The usual procedural technique is described in this case. The retrograde approach is fairly simple, but requires up to a 12 French sheath; this may be an issue in patients with peripheral vascular disease. An alternative is to position the balloon anterograde across the aortic valve via a transseptal puncture, using an Inoue balloon.⁵ This approach requires a great deal of skill but can reduce the risk of vascular complication. When the retrograde approach is used, it may prove difficult to position the balloon during inflations because of the tendency to “spit” or “watermelon seed.” Brief bursts of rapid ventricular pacing at ventricular rates of 180 to 200 beats per minute can be employed to transiently lower the cardiac output and allow the balloon to inflate without movement.
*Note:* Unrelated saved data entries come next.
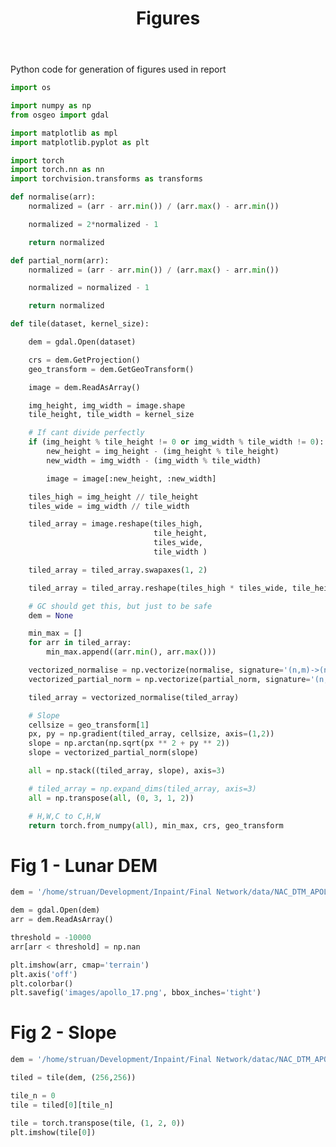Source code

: #+title: Figures
#+property: header-args :session figs

Python code for generation of figures used in report

#+begin_src jupyter-python
import os

import numpy as np
from osgeo import gdal

import matplotlib as mpl
import matplotlib.pyplot as plt

import torch
import torch.nn as nn
import torchvision.transforms as transforms
#+end_src

#+RESULTS:


#+begin_src jupyter-python
def normalise(arr):
    normalized = (arr - arr.min()) / (arr.max() - arr.min())

    normalized = 2*normalized - 1

    return normalized

def partial_norm(arr):
    normalized = (arr - arr.min()) / (arr.max() - arr.min())

    normalized = normalized - 1

    return normalized

#+end_src

#+RESULTS:

#+begin_src jupyter-python
def tile(dataset, kernel_size):

    dem = gdal.Open(dataset)

    crs = dem.GetProjection()
    geo_transform = dem.GetGeoTransform()

    image = dem.ReadAsArray()

    img_height, img_width = image.shape
    tile_height, tile_width = kernel_size

    # If cant divide perfectly
    if (img_height % tile_height != 0 or img_width % tile_width != 0):
        new_height = img_height - (img_height % tile_height)
        new_width = img_width - (img_width % tile_width)

        image = image[:new_height, :new_width]

    tiles_high = img_height // tile_height
    tiles_wide = img_width // tile_width

    tiled_array = image.reshape(tiles_high,
                                tile_height,
                                tiles_wide,
                                tile_width )

    tiled_array = tiled_array.swapaxes(1, 2)

    tiled_array = tiled_array.reshape(tiles_high * tiles_wide, tile_height, tile_width)

    # GC should get this, but just to be safe
    dem = None

    min_max = []
    for arr in tiled_array:
        min_max.append((arr.min(), arr.max()))

    vectorized_normalise = np.vectorize(normalise, signature='(n,m)->(n,m)')
    vectorized_partial_norm = np.vectorize(partial_norm, signature='(n,m)->(n,m)')

    tiled_array = vectorized_normalise(tiled_array)

    # Slope
    cellsize = geo_transform[1]
    px, py = np.gradient(tiled_array, cellsize, axis=(1,2))
    slope = np.arctan(np.sqrt(px ** 2 + py ** 2))
    slope = vectorized_partial_norm(slope)

    all = np.stack((tiled_array, slope), axis=3)

    # tiled_array = np.expand_dims(tiled_array, axis=3)
    all = np.transpose(all, (0, 3, 1, 2))

    # H,W,C to C,H,W
    return torch.from_numpy(all), min_max, crs, geo_transform

#+end_src

#+RESULTS:

* Fig 1 - Lunar DEM

#+begin_src jupyter-python
dem = '/home/struan/Development/Inpaint/Final Network/data/NAC_DTM_APOLLO17.TIF'

dem = gdal.Open(dem)
arr = dem.ReadAsArray()

threshold = -10000
arr[arr < threshold] = np.nan

#+end_src

#+RESULTS:

#+begin_src jupyter-python
plt.imshow(arr, cmap='terrain')
plt.axis('off')
plt.colorbar()
plt.savefig('images/apollo_17.png', bbox_inches='tight')
#+end_src

#+RESULTS:
[[file:./.ob-jupyter/6fabe65aedde159c6fa9b4c9d26d0dc7bd710205.png]]


* Fig 2 - Slope

#+begin_src jupyter-python
dem = '/home/struan/Development/Inpaint/Final Network/datac/NAC_DTM_APOLLO17.TIF'

tiled = tile(dem, (256,256))
#+end_src

#+RESULTS:

#+begin_src jupyter-python
tile_n = 0
tile = tiled[0][tile_n]

tile = torch.transpose(tile, (1, 2, 0))
plt.imshow(tile[0])
#+end_src

#+RESULTS:
:RESULTS:
# [goto error]
#+begin_example
---------------------------------------------------------------------------
TypeError                                 Traceback (most recent call last)
Cell In[35], line 4
      1 tile_n = 0
      2 tile = tiled[0][tile_n]
----> 4 tile = torch.transpose(tile, (1, 2, 0))
      5 plt.imshow(tile[0])

TypeError: transpose() received an invalid combination of arguments - got (Tensor, tuple), but expected one of:
 ,* (Tensor input, int dim0, int dim1)
 ,* (Tensor input, name dim0, name dim1)
#+end_example
:END:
In the current era, balloon valvuloplasty is being commonly used as an adjunct to percutaneous aortic valve replacement, facilitating passage and positioning of the prosthesis. The safety, efficacy, and role of percutaneous aortic valves are currently under study. Initial reports are promising. Had it been available, this might have been an effective therapy in the patient presented here.